# Saved data entries:
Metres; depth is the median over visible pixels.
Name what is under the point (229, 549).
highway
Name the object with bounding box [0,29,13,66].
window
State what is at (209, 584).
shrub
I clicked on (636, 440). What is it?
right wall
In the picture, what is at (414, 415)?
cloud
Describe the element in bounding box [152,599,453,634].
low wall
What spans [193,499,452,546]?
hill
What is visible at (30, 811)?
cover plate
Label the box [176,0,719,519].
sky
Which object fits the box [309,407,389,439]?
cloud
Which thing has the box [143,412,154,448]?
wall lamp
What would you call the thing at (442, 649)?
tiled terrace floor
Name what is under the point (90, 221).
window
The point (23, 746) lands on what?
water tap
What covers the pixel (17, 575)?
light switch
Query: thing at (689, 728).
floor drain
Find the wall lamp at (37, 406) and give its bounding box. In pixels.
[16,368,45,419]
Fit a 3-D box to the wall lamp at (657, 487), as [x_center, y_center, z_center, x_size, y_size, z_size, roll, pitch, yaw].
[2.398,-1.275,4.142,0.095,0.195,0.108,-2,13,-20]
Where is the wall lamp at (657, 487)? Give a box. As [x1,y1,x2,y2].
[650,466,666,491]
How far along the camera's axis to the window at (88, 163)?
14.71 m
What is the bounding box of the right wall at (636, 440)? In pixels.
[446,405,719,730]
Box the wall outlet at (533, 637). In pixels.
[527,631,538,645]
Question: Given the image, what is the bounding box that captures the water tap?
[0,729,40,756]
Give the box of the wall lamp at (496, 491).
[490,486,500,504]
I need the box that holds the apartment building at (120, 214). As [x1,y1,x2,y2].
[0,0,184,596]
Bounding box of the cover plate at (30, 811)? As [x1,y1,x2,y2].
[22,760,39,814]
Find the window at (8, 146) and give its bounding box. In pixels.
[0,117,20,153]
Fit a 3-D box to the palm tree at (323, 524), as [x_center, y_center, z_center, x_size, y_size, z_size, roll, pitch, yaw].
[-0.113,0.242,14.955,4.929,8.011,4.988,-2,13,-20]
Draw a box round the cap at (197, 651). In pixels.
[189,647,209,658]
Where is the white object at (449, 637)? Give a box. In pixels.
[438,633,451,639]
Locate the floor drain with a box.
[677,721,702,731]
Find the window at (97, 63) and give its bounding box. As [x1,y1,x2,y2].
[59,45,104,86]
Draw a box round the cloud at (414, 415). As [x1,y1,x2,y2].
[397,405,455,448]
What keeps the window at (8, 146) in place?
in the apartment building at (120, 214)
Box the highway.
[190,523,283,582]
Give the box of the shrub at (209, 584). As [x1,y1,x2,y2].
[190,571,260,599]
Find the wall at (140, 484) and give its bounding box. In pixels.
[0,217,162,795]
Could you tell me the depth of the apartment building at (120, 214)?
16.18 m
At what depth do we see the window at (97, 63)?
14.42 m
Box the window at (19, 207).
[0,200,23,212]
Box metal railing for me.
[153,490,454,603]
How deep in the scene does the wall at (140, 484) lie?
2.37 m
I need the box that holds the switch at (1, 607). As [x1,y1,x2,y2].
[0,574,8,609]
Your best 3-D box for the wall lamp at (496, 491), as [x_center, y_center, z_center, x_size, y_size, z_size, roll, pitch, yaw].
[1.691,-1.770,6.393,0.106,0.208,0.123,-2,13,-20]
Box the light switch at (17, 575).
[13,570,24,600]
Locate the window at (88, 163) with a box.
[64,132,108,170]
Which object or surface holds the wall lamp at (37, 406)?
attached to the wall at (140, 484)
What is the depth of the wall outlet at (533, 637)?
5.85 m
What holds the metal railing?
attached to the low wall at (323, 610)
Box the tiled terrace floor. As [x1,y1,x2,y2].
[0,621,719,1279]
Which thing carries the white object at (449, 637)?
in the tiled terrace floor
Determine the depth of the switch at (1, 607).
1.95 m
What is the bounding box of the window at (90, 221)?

# REQUIREMENT:
Beginning with the line that contains "Where is the white", return every line through the end of the data above, exactly as written.

# ANSWER TO THE PROBLEM:
Where is the white object at (449, 637)? Give a box. In pixels.
[438,633,451,639]
Locate the floor drain with a box.
[677,721,702,731]
Find the window at (97, 63) and give its bounding box. As [x1,y1,x2,y2].
[59,45,104,86]
Draw a box round the cloud at (414, 415). As [x1,y1,x2,y2].
[397,405,455,448]
What keeps the window at (8, 146) in place?
in the apartment building at (120, 214)
Box the highway.
[190,523,283,582]
Give the box of the shrub at (209, 584). As [x1,y1,x2,y2].
[190,571,260,599]
Find the wall at (140, 484) and give its bounding box. In pixels.
[0,217,162,795]
Could you tell me the depth of the apartment building at (120, 214)?
16.18 m
At what depth do we see the window at (97, 63)?
14.42 m
Box the window at (19, 207).
[0,200,23,212]
Box metal railing for me.
[153,490,454,603]
How deep in the scene does the wall at (140, 484) lie?
2.37 m
I need the box that holds the switch at (1, 607). As [x1,y1,x2,y2].
[0,574,8,609]
Your best 3-D box for the wall lamp at (496, 491), as [x_center, y_center, z_center, x_size, y_size, z_size, roll, pitch, yaw].
[1.691,-1.770,6.393,0.106,0.208,0.123,-2,13,-20]
Box the light switch at (17, 575).
[13,570,24,600]
Locate the window at (88, 163) with a box.
[64,132,108,170]
Which object or surface holds the wall lamp at (37, 406)?
attached to the wall at (140, 484)
What is the depth of the wall outlet at (533, 637)?
5.85 m
What holds the metal railing?
attached to the low wall at (323, 610)
Box the tiled terrace floor. As [x1,y1,x2,y2].
[0,621,719,1279]
Which thing carries the white object at (449, 637)?
in the tiled terrace floor
Determine the depth of the switch at (1, 607).
1.95 m
What is the bounding box of the window at (90, 221)?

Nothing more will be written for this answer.